German noblewoman and book collector (1683 – 1767)

Elisabeth Sophie Marie of Brunswick-Wolfenbüttel (1683 – 1767) was a German noblewoman and book collector. Her collection of over four thousand books, including multilingual bible translations, now form part of the Herzog August Library.

== Life ==
She was the daughter of Rudolph Friedrich, Duke of Schleswig-Holstein-Sonderburg-Norburg and his wife, Bibiana von Promnitz. When she was orphaned at the age of five, she was raised by her aunt Elisabeth Juliane (who was herself a book collector) at Wolfenbüttel.

In 1701, she married Adolf August of Schleswig-Holstein-Sonderburg-Plön. They had a son, Leopold. Adolf died in 1704, leaving Elisabeth as regent for their son, who died two years later. Elisabeth moved to her widow’s seat in Ahrensbök.

In 1710, she married her cousin and godfather, Augustus William, Duke of Brunswick-Wolfenbüttel. When he died in 1731, having had no children, Elisabeth moved to Grauer Hof in Brunswick, which she had obtained in her second marriage contract, for the rest of her life.

== Writing and book collection ==
Elisabeth wrote two books, published in 1714 and 1750, critiquing Catholic dogmas from a Reformed perspective. She was a patroness of theologian Johann Lorenz von Mosheim and of the cloister at Marienberg.

In 1740 Elisabeth began to expand her book collection. Her collection of 1200 bibles included 47 polyglot bibles, 19 Hebrew bibles, nine each of Latin and Arabic bibles, and two each of Turkish and Malaysian bibles. She was particularly interested in editions and translations of the Luther Bible. She exhibited these books to visitors in her apartments.
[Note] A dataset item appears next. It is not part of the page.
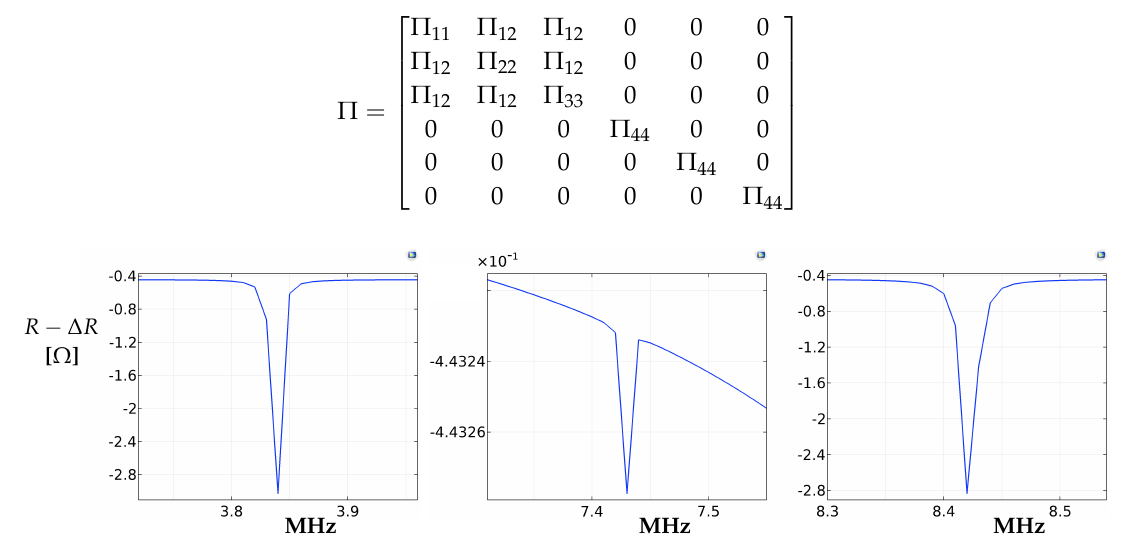
Figure A13. The first three resonant modes of the device that has no initial compression (see Table 1, column 3) and the corresponding resistance peaks. The resistance changes are represented by the expression R − ∆ R where R = 420,219.19 Ω is the resistance of the structure at rest and ∆ R is the stress dependent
In 1764, she donated her bible collection to Brunswick Palace with instructions for how they were to be made available to future scholars, and displayed alongside portraits of herself. Elisabeth’s collections, including the 3000 non-biblical volumes which came to Brunswick after her death, currently form a major part of the Herzog August Library.